§ **Task material**
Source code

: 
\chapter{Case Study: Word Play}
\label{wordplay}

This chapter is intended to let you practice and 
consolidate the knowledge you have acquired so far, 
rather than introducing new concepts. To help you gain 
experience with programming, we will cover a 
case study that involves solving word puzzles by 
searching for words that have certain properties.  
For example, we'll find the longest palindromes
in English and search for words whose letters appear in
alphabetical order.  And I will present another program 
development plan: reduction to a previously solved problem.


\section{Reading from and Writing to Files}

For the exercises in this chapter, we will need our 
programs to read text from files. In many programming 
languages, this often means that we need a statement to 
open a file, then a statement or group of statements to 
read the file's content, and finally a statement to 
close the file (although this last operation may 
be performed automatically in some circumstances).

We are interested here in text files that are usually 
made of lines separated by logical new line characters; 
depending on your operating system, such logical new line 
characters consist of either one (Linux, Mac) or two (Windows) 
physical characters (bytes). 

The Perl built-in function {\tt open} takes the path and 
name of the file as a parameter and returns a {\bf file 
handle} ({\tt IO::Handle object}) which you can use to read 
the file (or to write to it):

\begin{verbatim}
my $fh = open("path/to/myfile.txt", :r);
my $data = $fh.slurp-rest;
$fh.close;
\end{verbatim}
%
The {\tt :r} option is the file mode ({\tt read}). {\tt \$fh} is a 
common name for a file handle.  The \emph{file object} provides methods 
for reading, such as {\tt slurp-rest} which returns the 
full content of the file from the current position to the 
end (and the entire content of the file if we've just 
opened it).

§ **Assignment**
Scan the records above line by line, counting those where the word "object" appears, and give the count alone.

§ **Problem solution**
2